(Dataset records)
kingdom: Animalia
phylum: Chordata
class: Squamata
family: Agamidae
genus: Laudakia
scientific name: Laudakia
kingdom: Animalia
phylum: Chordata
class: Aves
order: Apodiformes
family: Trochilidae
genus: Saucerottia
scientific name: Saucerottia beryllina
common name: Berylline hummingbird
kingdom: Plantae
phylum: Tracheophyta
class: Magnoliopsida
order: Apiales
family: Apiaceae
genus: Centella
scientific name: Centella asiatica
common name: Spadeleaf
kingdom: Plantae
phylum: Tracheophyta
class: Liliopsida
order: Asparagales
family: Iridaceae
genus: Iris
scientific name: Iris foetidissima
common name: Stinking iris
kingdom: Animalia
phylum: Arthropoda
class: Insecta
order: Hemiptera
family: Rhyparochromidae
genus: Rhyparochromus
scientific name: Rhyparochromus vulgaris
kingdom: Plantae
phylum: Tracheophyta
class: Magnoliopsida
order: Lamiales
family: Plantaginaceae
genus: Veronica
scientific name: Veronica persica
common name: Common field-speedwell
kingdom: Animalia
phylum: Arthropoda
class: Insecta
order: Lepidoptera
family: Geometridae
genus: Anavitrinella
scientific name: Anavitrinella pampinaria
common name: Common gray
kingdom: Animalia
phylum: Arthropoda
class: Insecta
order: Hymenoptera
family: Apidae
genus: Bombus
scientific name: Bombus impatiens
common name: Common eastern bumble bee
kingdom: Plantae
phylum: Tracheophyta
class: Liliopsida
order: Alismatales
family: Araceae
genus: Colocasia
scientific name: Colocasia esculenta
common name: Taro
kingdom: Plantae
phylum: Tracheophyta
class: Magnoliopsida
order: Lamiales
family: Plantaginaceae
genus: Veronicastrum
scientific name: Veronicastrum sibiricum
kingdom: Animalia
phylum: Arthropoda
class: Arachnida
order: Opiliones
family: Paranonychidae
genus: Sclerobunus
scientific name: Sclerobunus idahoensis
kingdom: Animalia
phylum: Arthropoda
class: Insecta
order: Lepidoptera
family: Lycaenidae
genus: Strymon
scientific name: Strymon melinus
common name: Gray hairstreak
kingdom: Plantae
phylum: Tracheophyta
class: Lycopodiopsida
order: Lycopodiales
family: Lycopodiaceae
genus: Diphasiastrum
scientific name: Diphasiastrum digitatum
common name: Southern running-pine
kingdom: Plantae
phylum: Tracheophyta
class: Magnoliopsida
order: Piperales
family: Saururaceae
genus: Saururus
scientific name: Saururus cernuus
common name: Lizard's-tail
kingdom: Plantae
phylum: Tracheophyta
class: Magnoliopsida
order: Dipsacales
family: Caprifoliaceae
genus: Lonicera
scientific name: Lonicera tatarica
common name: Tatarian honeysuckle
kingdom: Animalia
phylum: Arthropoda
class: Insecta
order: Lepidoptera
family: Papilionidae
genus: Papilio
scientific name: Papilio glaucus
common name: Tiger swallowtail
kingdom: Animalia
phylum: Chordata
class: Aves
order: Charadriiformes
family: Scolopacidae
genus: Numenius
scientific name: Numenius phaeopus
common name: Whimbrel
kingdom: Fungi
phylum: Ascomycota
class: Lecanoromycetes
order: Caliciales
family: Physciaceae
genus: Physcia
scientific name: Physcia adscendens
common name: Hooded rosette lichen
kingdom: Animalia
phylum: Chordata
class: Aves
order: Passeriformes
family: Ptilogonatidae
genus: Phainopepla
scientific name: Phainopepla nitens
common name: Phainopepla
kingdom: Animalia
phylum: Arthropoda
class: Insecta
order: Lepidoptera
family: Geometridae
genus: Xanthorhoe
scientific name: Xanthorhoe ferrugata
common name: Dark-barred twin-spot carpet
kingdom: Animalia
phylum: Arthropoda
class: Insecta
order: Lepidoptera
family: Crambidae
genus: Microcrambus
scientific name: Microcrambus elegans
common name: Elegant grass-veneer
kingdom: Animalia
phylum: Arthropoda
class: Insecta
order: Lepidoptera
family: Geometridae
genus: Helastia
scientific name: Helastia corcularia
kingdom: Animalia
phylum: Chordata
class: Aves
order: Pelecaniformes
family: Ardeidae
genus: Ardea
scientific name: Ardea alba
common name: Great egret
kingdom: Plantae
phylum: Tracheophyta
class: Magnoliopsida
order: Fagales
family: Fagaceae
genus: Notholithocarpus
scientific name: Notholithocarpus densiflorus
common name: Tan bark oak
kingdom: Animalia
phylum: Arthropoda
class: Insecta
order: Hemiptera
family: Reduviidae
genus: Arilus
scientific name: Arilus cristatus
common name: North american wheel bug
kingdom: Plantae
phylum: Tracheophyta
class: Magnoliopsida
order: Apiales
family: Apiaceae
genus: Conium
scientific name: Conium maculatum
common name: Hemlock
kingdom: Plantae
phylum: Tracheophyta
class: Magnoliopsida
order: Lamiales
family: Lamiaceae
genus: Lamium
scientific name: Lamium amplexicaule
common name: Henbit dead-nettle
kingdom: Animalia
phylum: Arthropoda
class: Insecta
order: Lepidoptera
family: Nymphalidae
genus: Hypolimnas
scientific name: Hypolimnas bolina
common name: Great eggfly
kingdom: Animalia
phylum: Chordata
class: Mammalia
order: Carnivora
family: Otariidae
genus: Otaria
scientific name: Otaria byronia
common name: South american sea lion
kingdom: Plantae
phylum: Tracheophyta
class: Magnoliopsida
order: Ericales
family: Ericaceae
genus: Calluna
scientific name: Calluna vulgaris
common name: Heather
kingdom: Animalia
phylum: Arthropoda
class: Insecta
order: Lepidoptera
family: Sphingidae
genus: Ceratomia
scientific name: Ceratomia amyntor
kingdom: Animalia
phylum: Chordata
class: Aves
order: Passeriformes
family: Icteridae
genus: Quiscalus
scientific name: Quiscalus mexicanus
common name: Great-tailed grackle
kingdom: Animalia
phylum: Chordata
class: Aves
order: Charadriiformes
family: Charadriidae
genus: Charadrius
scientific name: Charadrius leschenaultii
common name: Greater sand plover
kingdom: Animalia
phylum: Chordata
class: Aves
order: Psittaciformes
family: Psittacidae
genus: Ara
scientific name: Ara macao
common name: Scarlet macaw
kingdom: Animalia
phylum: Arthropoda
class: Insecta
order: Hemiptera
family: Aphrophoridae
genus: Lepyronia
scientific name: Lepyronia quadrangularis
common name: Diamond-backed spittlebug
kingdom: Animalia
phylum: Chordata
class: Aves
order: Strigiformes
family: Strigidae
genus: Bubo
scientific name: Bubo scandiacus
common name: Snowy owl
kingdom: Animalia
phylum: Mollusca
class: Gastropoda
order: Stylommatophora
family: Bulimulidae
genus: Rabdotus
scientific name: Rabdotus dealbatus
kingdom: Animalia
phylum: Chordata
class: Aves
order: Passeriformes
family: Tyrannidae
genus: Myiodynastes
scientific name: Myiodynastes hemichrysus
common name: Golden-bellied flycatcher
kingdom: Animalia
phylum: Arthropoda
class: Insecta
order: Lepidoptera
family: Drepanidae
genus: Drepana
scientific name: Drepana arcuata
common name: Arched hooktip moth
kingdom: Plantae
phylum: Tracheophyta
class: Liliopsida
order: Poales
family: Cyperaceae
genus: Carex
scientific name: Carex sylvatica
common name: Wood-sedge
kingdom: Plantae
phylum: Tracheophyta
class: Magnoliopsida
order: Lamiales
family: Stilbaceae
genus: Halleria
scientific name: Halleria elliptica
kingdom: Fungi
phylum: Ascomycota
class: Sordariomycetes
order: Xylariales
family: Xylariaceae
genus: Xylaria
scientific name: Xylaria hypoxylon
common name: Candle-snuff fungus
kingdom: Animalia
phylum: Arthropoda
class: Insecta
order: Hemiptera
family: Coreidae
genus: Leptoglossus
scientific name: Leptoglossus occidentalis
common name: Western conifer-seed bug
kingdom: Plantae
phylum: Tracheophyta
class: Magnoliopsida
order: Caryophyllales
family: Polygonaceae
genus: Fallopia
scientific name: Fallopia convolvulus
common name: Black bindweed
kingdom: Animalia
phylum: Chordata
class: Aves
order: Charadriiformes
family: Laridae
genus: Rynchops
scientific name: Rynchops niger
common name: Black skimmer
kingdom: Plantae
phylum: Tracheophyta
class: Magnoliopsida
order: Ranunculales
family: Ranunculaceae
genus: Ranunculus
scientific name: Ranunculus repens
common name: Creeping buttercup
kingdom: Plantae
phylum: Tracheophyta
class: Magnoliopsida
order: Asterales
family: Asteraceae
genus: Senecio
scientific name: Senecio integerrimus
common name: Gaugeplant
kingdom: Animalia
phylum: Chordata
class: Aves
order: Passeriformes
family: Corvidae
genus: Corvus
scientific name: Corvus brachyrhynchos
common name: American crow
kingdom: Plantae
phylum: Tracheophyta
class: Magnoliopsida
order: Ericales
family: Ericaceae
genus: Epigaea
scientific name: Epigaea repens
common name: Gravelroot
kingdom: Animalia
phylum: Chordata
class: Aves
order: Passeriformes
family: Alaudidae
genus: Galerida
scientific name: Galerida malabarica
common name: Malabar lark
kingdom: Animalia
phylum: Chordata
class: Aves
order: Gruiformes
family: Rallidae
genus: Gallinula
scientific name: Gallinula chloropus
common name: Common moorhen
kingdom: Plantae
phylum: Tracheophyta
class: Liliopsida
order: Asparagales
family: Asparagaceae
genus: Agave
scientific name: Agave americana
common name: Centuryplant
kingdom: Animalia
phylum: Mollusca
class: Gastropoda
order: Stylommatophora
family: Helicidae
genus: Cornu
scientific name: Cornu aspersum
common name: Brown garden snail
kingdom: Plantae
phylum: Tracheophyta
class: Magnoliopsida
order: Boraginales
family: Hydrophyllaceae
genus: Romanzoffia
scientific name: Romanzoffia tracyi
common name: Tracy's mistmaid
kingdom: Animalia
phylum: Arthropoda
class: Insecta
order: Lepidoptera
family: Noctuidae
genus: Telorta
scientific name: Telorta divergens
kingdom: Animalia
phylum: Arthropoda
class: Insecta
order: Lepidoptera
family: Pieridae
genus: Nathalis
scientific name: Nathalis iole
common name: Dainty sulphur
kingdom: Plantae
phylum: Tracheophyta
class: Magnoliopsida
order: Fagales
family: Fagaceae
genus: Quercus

→ **TASK GOAL**:
Extract every line from the start of the dataset records down through the line containing "common name: Common field-speedwell", and reproduce each one unchanged, including that final line.

→ **SOLUTION TO THE EXERCISE**:
kingdom: Animalia
phylum: Chordata
class: Squamata
family: Agamidae
genus: Laudakia
scientific name: Laudakia
kingdom: Animalia
phylum: Chordata
class: Aves
order: Apodiformes
family: Trochilidae
genus: Saucerottia
scientific name: Saucerottia beryllina
common name: Berylline hummingbird
kingdom: Plantae
phylum: Tracheophyta
class: Magnoliopsida
order: Apiales
family: Apiaceae
genus: Centella
scientific name: Centella asiatica
common name: Spadeleaf
kingdom: Plantae
phylum: Tracheophyta
class: Liliopsida
order: Asparagales
family: Iridaceae
genus: Iris
scientific name: Iris foetidissima
common name: Stinking iris
kingdom: Animalia
phylum: Arthropoda
class: Insecta
order: Hemiptera
family: Rhyparochromidae
genus: Rhyparochromus
scientific name: Rhyparochromus vulgaris
kingdom: Plantae
phylum: Tracheophyta
class: Magnoliopsida
order: Lamiales
family: Plantaginaceae
genus: Veronica
scientific name: Veronica persica
common name: Common field-speedwell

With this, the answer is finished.